Un an après l'échec de la semaine des barricades, alors que le gouvernement français souhaite manifestement se désengager en Algérie, elle est créée à Madrid, lors d'une rencontre entre deux activistes importants, Jean-Jacques Susini et Pierre Lagaillarde, ralliant par la suite des militaires de haut rang, notamment le général Raoul Salan.
Le sigle « OAS » fait volontairement référence à l’Armée secrète (AS) de la Résistance. Il apparaît sur les murs d'Alger le 16 mars 1961, et se répand ensuite en Algérie et en métropole, lié à divers slogans : « L'Algérie est française et le restera », « OAS vaincra », « l'OAS frappe où elle veut et quand elle veut », etc.
Sur le plan pratique, il ne s'agit pas d'une organisation centralisée unifiée ; d'une façon très générale, elle est divisée en trois branches plus ou moins indépendantes, parfois rivales : l'« OAS Madrid », l'« OAS Alger » et l'« OAS Métro »[2].
L'OAS est responsable de 1 700 à 2 200 morts, principalement en Algérie.
L'OAS se présente comme la manifestation la plus radicale de la volonté d'une partie de l'armée et de civils de conserver l'Algérie française, où vivaient un million d'habitants ayant le statut de citoyens français, et huit millions d'Algériens ayant un statut juridique différent.

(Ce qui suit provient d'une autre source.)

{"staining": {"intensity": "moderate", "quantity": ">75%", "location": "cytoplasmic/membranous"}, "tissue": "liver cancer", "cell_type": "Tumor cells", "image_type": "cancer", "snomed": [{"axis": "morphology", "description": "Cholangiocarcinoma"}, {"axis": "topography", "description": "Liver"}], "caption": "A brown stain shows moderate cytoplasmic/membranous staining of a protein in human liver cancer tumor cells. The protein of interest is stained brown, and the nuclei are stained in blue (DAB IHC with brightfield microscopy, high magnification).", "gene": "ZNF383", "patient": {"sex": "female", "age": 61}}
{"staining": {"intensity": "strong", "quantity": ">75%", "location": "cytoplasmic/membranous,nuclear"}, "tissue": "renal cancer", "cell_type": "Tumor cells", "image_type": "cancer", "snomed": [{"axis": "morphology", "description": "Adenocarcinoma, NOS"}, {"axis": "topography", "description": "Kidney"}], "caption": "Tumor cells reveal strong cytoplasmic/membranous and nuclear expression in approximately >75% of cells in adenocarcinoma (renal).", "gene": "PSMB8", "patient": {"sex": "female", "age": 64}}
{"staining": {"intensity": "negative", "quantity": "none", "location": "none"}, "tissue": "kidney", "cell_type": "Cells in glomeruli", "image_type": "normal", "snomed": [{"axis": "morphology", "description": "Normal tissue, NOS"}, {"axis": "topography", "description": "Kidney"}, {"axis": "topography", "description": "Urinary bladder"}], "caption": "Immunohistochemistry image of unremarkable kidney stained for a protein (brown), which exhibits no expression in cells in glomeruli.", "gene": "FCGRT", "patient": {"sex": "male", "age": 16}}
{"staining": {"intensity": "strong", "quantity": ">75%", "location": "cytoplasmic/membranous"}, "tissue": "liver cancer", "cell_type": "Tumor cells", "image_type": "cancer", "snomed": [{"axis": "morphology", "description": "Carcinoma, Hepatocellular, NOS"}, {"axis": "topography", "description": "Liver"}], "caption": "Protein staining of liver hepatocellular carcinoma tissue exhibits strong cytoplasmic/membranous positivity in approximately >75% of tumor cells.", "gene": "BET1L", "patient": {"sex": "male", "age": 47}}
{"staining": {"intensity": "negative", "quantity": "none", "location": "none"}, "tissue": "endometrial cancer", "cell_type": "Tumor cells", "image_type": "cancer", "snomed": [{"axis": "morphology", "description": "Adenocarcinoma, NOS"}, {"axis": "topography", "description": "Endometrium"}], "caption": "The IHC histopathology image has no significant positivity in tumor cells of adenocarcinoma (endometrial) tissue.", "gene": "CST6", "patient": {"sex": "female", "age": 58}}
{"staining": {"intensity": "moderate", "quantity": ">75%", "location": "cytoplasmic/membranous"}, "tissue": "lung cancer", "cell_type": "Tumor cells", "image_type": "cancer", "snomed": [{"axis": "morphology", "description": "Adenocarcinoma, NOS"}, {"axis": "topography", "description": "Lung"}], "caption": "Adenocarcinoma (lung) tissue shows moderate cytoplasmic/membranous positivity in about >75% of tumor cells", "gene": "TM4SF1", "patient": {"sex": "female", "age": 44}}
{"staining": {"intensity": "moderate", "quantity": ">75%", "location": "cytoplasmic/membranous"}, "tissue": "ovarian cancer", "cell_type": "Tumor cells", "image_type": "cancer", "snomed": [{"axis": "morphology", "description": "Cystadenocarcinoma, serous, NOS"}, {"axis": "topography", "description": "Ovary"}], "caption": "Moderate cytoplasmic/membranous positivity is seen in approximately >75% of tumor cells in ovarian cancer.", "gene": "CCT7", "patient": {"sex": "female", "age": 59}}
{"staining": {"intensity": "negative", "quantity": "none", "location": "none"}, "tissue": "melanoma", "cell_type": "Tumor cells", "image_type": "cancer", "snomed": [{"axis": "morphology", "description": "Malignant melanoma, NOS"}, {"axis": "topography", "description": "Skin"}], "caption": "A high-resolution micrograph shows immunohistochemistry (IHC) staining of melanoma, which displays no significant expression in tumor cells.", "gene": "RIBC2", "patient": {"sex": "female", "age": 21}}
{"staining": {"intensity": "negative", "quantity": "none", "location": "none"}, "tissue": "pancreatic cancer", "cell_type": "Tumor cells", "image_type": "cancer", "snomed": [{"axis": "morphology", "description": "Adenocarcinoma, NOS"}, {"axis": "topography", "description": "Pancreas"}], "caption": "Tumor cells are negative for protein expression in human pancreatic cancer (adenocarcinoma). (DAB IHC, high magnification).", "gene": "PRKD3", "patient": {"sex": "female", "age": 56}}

L'Algérie ayant alors le statut de département français, l'OAS voulait s'opposer par tous les moyens à la politique d'autodétermination mise en place par Charles de Gaulle à partir de la fin de l'année 1959.
Le général de Gaulle est arrivé au pouvoir en 1958, quelques jours après le putsch d'Alger du 13 mai 1958. Ses premières déclarations (« Je vous ai compris » le 4 juin 1958 à Alger et « Vive l'Algérie française » le 6 juin à Mostaganem) semblent porter les valeurs de l'Algérie française. Néanmoins, il ne manque pas d'annoncer à plusieurs occasions (à Alger, Oran, Constantine, Bône) « qu'il n'y a en Algérie que des Français à part entière avec les mêmes droits et les mêmes devoirs »[3], signifiant de fait que le système colonial tel qu'il existait en Algérie ne pouvait plus être maintenu en l'état, et, après Mostaganem, il ne prononcera plus les mots d'« Algérie française »[4]. La mise en place du plan de Constantine (économique) en octobre 1958 et du plan Challe (militaire) en février 1959 indique la volonté du gouvernement de conserver une Algérie où la France joue un rôle actif et rassure provisoirement les Français d'Algérie. À plusieurs occasions au cours de l'année 1959, de Gaulle souligne le caractère propre de l'Algérie et que son avenir dépendra du vote de ses habitants[5], mais la plupart de ces déclarations ne suscitent guère de réactions. C'est le discours de De Gaulle du 16 septembre 1959[6] proposant l'autodétermination sur l'avenir de l'Algérie qui suscite la surprise dans tous les milieux, et la stupéfaction dans la population européenne d'Algérie. Ce discours ouvre trois possibilités : la francisation (un seul pays réunissant la France et l'Algérie et dont tous les citoyens ont les mêmes droits), l'autonomie (une fédération entre la France et l'Algérie), la sécession (conduisant à l'indépendance).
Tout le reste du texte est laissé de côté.